Le 6 février, le géant du commerce électronique Amazon a annoncé une augmentation de ses investissements en 2025, avec un budget prévisionnel de 100 milliards de dollars consacrés aux dépenses d'investissement (CapEx). Cette annonce fait suite à la publication des résultats du quatrième trimestre, qui ont affiché des performances mitigées.
Bien qu'Amazon ait dépassé les prévisions en termes de chiffre d'affaires et de bénéfice net, des ventes inférieures aux attentes pour le trimestre en cours ont éclipsé ces résultats positifs. En conséquence, l'action Amazon a chuté de plus de 2,6 % avant l'ouverture du marché, selon les graphiques .
Ce plan de dépenses « ambitieux » place Amazon au même rang que d'autres géants de la tech comme Meta, Alphabet et Microsoft, qui ont tous récemment annoncé des investissements de plus de 65 milliards de dollars dans les centres de données et l'infrastructure d'IA. Cependant, les analystes s'interrogent sur la pertinence de ces investissements, notamment au vu de la récente baisse des cours des actions des fabricants de semi-conducteurs.
Les dépenses d'investissement liées à l'essor de l'IA
Hier, le PDG d'Amazon, Andy Jassy, a tenté de rassurer les investisseurs en affirmant que l'augmentation des dépenses serait bénéfique à long terme.
Lors d'une conférence téléphonique suivant la publication , Jassy a expliqué que la majeure partie des 26,3 milliards de dollars d'investissements réalisés au quatrième trimestre était consacrée à l'intelligence artificielle pour Amazon Web Services (AWS). Jassy a estimé que ce montant serait représentatif du taux d'investissement annuel d'Amazon pour 2025.
« Nous misons sur l'IA, une opportunité commerciale unique », a déclaré Jassy aux journalistes. « Cette levée de fonds profitera à la fois à notre entreprise et à nos actionnaires à moyen et long terme. »
À l'instar de ses concurrents, Amazon investit massivement pour suivre le rythme de la demande exponentielle en intelligence artificielle générative, qui a explosé depuis le lancement de ChatGPT d'OpenAI fin 2022. L'entreprise a dévoilé une gamme de produits d'IA, notamment ses propres modèles Nova, les puces Trainium et une plateforme pour les modèles tiers appelée Bedrock.
Ces dépenses en valent-elles vraiment la peine ?
Cependant, des questions subsistent quant à la justification de tels investissements massifs, notamment dans les entreprises d'IA et de fabrication de semi-conducteurs. Dans un article sans détour publié sur X, les analystes des marchés financiers de The Kobeissi Letter semblaient perplexes face aux promesses d'investissement de 320 milliards de dollars faites par les quatre start-ups technologiques.

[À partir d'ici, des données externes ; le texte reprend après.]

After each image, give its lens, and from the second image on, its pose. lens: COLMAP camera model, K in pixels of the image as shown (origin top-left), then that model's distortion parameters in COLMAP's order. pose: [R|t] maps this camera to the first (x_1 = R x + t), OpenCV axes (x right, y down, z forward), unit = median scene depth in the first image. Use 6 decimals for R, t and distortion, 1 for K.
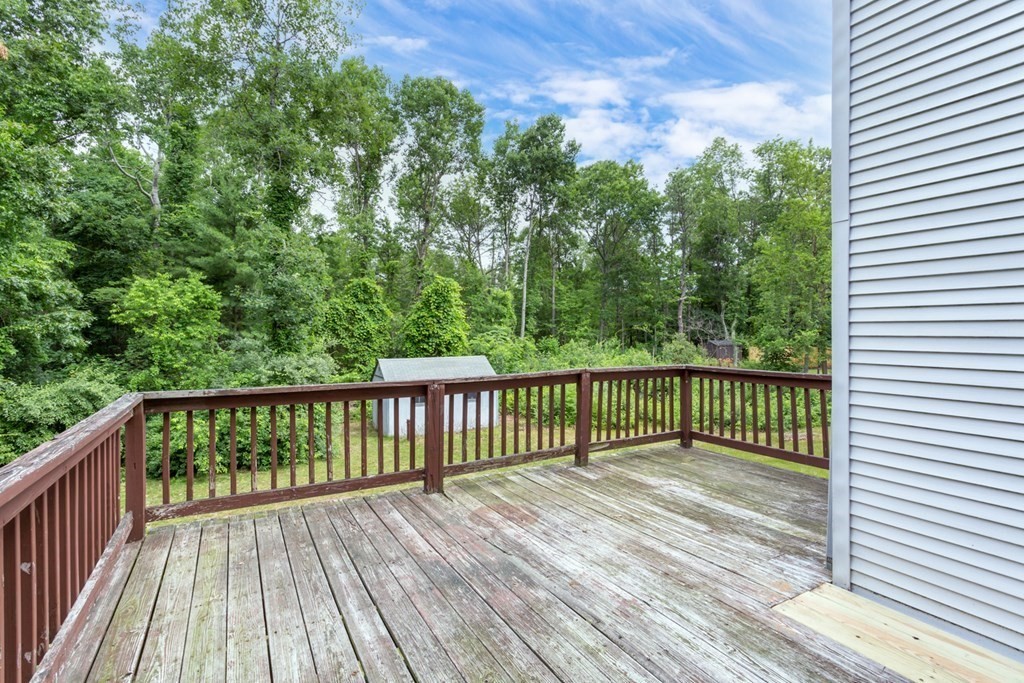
lens RADIAL K [[486.3, 0, 507.1], [0, 486.3, 337.7], [0, 0, 1]] dist [0.000701, 0.005580]
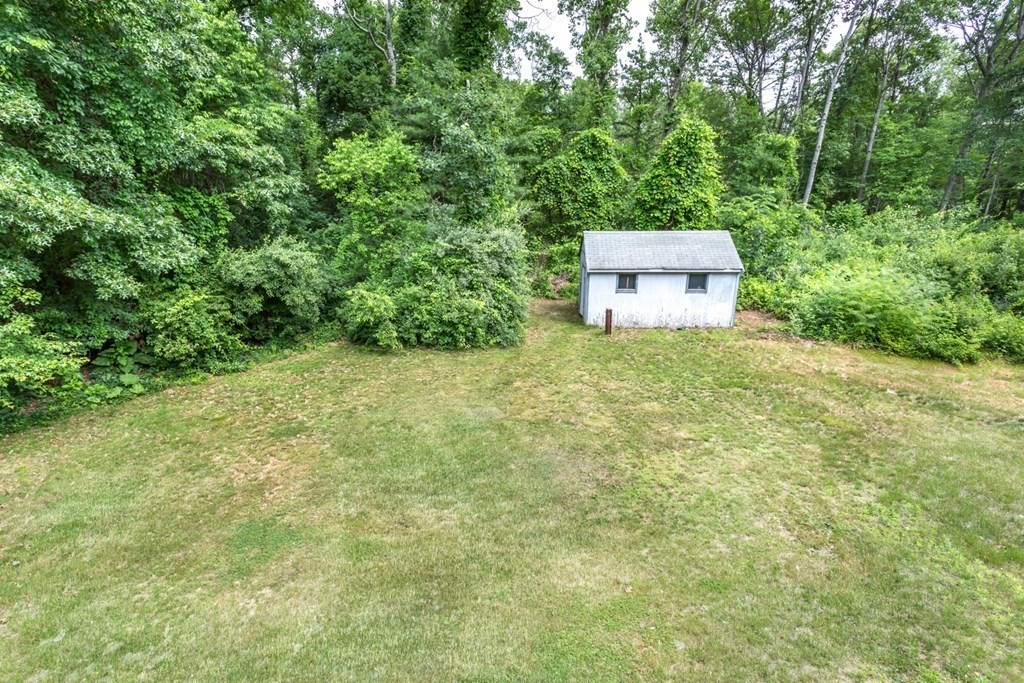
lens RADIAL K [[486.3, 0, 507.1], [0, 486.3, 337.7], [0, 0, 1]] dist [0.000701, 0.005580]
pose [[0.864810, 0.146360, -0.480293, 0.027569], [-0.007584, 0.960271, 0.278967, -0.007091], [0.502041, -0.237611, 0.831562, 0.116553]]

« Soit les actions des fabricants de semi-conducteurs sont incroyablement bon marché, soit quelqu’un ment », ont-ils demandé .
La start-up chinoise d'IA DeepSeek, par exemple, affirme avoir développé son modèle R1 en seulement deux mois avec un budget de moins de 6 millions de dollars, un modèle qui, selon elle, rivalise avec le populaire modèle GPT-3 d'OpenAI.
Le « succès » à court terme de DeepSeek a fait chuter la valeur des fabricants de puces Nvidia et Broadcom de 800 milliards de dollars au total, et si les affirmations de la start-up concernant l'entraînement de ses modèles avec un financement bien moindre sont vraies, alors les entreprises américaines pourraient bien se retrouver dépassées par les événements.
De plus, l'infrastructure nécessaire à la fabrication des puces dans lesquelles ces entreprises investissent est quelque peu défaillante. Aux États-Unis, les centres de données peinent à répondre à la demande croissante de services d'IA, en raison de contraintes énergétiques.
Selon une étude de RAND, la demande mondiale d'énergie pour les centres de données pourrait augmenter de 68 gigawatts (GW) d'ici 2027. Cela doublerait presque les besoins énergétiques mondiaux des centres de données par rapport aux niveaux de 2022 et se rapprocherait de la capacité électrique totale de la Californie, qui est de 86 GW.
La situation est particulièrement critique pour les centres de données gérant d'importantes opérations d'entraînement d'IA. Selon cette étude, ces centres pourraient nécessiter jusqu'à 1 GW de puissance d'ici 2028 et jusqu'à 8 GW d'ici 2030.
Les États-Unis dominent actuellement le monde en matière de centres de données et de calculs d'IA, mais face à une demande supérieure à l'offre, on craint que les entreprises américaines ne soient contraintes de délocaliser une partie de leurs infrastructures à l'étranger. Ceci pourrait avoir de graves conséquences sur la compétitivité du secteur technologique américain, sans parler de la sécurité de la propriété intellectuelle.